AstraZeneca is still on the lookout for products to boost its pipeline even after paying $15.6 billion for MedImmune, CEO David Brennan told Reuters news service.
Brennan said he recognized that AstraZeneca would not “discover its way out” of its problems and therefore needed to bring in products from third parties.
“We feel like we have the potential to keep our credit rating in the ‘A’ category and still have in the billions of dollars to spend if we choose to spend it,” he said.
The MedImmune deal is considered a long-term bet by AstraZeneca, taking it deeper into biologics and vaccines.
The deal is designed to put the company in a strong position in 2010-2015, when blockbusters like Seroquel for schizophrenia, Nexium for GERD and Arimidex for breast cancer face patent expiry.

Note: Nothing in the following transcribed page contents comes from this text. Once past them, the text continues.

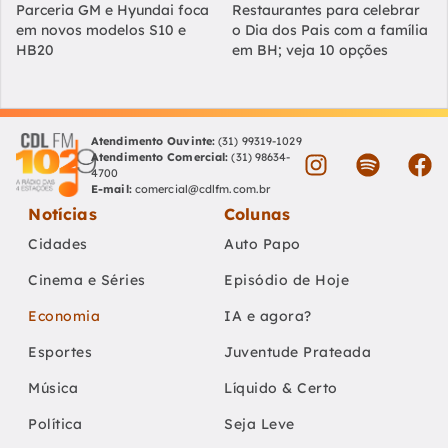
Parceria GM e Hyundai foca
Restaurantes para celebrar
em novos modelos S10 e
o Dia dos Pais com a família
HB20
em BH; veja 10 opções
Atendimento Ouvinte:
(31) 99319-1029
Atendimento Comercial:
(31) 98634-
4700
E-mail:
comercial@cdlfm.com.br
Notícias
Colunas
Cidades
Auto Papo
Cinema e Séries
Episódio de Hoje
Economia
IA e agora?
Esportes
Juventude Prateada
Música
Líquido & Certo
Política
Seja Leve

Brennan said the MedImmune deal also offers a shorter term upside. He plans to boost MedImmune’s $1.3 billion in revenues by beefing up its sales force. He also told Reuters he plans to examine MedImmune’s marketing relationship with Abbott Laboratories to see if there is any scope for renegotiation.
“We would look to see if there are any opportunities,” Brennan said, adding: “We have a good relationship with Abbott.”
MedImmune is best known as the maker of the nasal spray flu vaccine FluMist but its biggest seller is Synagis, an antibody to prevent respiratory infection in infants.
AstraZeneca expects the MedImmune deal to close in June 2007.